# Mecklenburg-Vorpommern finanziert Bergung von Geisternetzen aus Fischereiabgabe



## Bronni (17. Februar 2021)

Eine sehr positive Maßnahme!


----------



## zokker (17. Februar 2021)

Ah, toll ... Angler finanzieren das Bergen von herrenlosen Netzen ... toll finde ich das nicht ... kann man das nicht von den Rentenbeiträgen machen???

Aus meiner Fischereiabgabe wird Spendengeld ... ich weiß nicht was ich davon halten soll


----------



## Professor Tinca (17. Februar 2021)

Bezahlen (Ostsee-)Berufsfischer eigentlich auch irgend eine Fischereiabgabe?
Dann könnte ich das schon verstehen.


----------



## Uchemnitz (17. Februar 2021)

Wo ist denn das Verursacher Prinzip geblieben.


----------



## schlotterschätt (18. Februar 2021)

Uchemnitz schrieb:


> Wo ist denn das Verursacher Prinzip geblieben.


Das ist , sozusagen, über Bord gegangen.


----------



## Brandungsbrecher (18. Februar 2021)

Professor Tinca schrieb:


> Bezahlen (Ostsee-)Berufsfischer eigentlich auch irgend eine Fischereiabgabe?

(Einträge mit räumlichen Fragen)
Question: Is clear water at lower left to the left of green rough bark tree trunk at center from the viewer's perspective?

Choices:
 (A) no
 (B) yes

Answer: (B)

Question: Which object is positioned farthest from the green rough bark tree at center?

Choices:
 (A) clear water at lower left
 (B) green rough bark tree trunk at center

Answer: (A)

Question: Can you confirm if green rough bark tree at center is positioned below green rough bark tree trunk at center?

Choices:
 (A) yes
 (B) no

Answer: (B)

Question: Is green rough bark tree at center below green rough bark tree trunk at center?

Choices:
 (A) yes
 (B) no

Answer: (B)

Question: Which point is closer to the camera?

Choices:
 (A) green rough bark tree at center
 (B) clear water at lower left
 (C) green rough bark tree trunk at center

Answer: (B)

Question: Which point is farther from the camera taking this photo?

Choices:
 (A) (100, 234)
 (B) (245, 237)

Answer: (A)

--

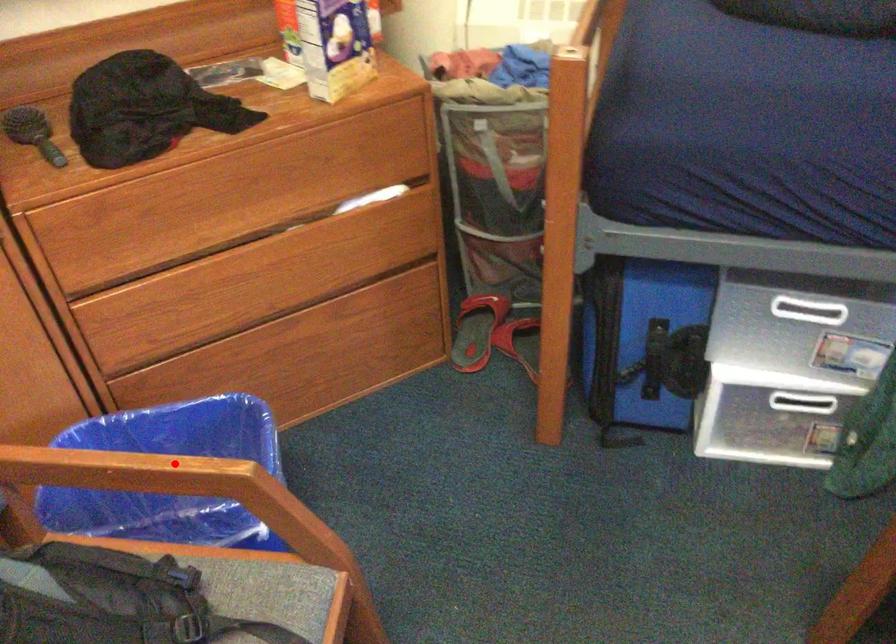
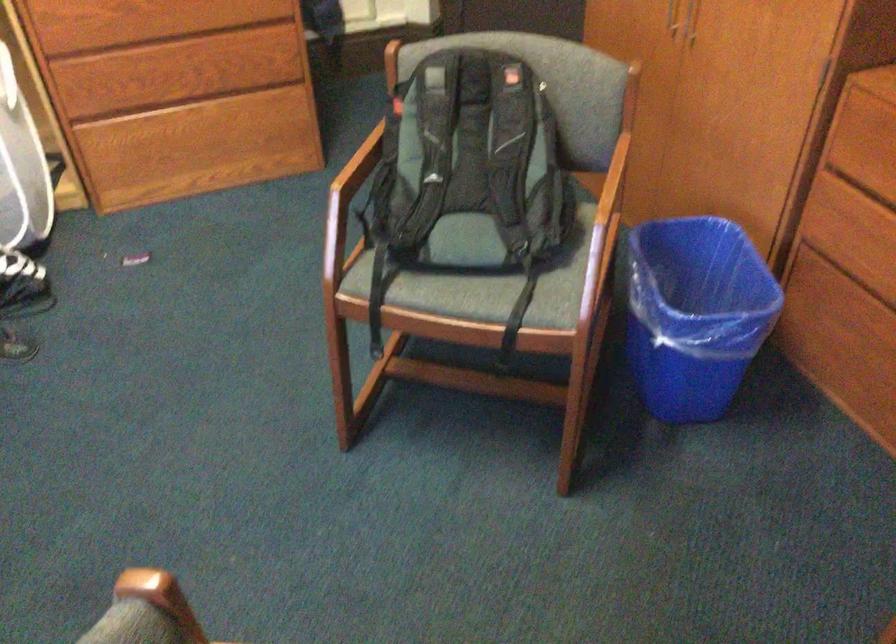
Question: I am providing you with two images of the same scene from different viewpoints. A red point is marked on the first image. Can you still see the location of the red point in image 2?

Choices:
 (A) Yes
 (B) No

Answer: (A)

Die Aufgaben:
1. Zitiere aus der Auflistung wortgetreu die Zeilen von der Zeile mit „Question: Can you“ bis zur Zeile mit „(B) (245, 237)“, beide einschließlich.
2. Schreibe die Forumsdiskussion über die Bergung von Geisternetzen aus der Fischereiabgabe ab dem Punkt weiter, an dem sie endet.

Antworten in Reihenfolge:
1.
Question: Can you confirm if green rough bark tree at center is positioned below green rough bark tree trunk at center?

Choices:
 (A) yes
 (B) no

Answer: (B)

Question: Is green rough bark tree at center below green rough bark tree trunk at center?

Choices:
 (A) yes
 (B) no

Answer: (B)

Question: Which point is closer to the camera?

Choices:
 (A) green rough bark tree at center
 (B) clear water at lower left
 (C) green rough bark tree trunk at center

Answer: (B)

Question: Which point is farther from the camera taking this photo?

Choices:
 (A) (100, 234)
 (B) (245, 237)

2.
> Dann könnte ich das schon verstehen.


Laut  zumindest in HH und B. Habe die anderen Antworten jetzt nicht gecheckt.
Der Artikel ist zwar von 2019 aber z.B. in SH wird dieses Jahr erst verhandelt.

Edit by Mod!
Unerwünschter link zu kommerzieller Plattform.


----------



## Andal (18. Februar 2021)

Grundsätzlich ist es ja als positiv zu berwerten, dass solche Altlasten entfernt werden.

Aber das man ausgerechnet Angelgegner mit den Geldern der Angler versieht, ist einfach nur unerhört!


----------



## zokker (18. Februar 2021)

Professor Tinca schrieb:


> Bezahlen (Ostsee-)Berufsfischer eigentlich auch irgend eine Fischereiabgabe?
> Dann könnte ich das schon verstehen.


laut  sind Fischer mit staatlich anerkannten Fischereischein befreit.

Edit by Mod!
Unerwünschter link zu kommerzieller Plattform.


----------



## Rheinangler (18. Februar 2021)

Selbst wenn der einzelne Fischer auch Fischereiabgabe zahlen würde, steht der Kostenberg, den der einzelne Fischer durchschnittlich damit verursacht, nicht ansatzweise in Relation zur gezahlten Abgabe. Wenn die Abgabe im Verhältnis zu den entnehmbaren Fangquoten stünde, würde es etwas besser passen. 

Fakt ist.... 
Es ist gut und unbedingt notwendig, dass der Dreck rauskommt. 
Es wäre besser, wenn dafür nicht auf Gelder zurückgegriffen wird, die eigentlich einen anderen Zweck haben. Man nimmt ja auch nicht die Rentenkasse dafür in Zahlzwang.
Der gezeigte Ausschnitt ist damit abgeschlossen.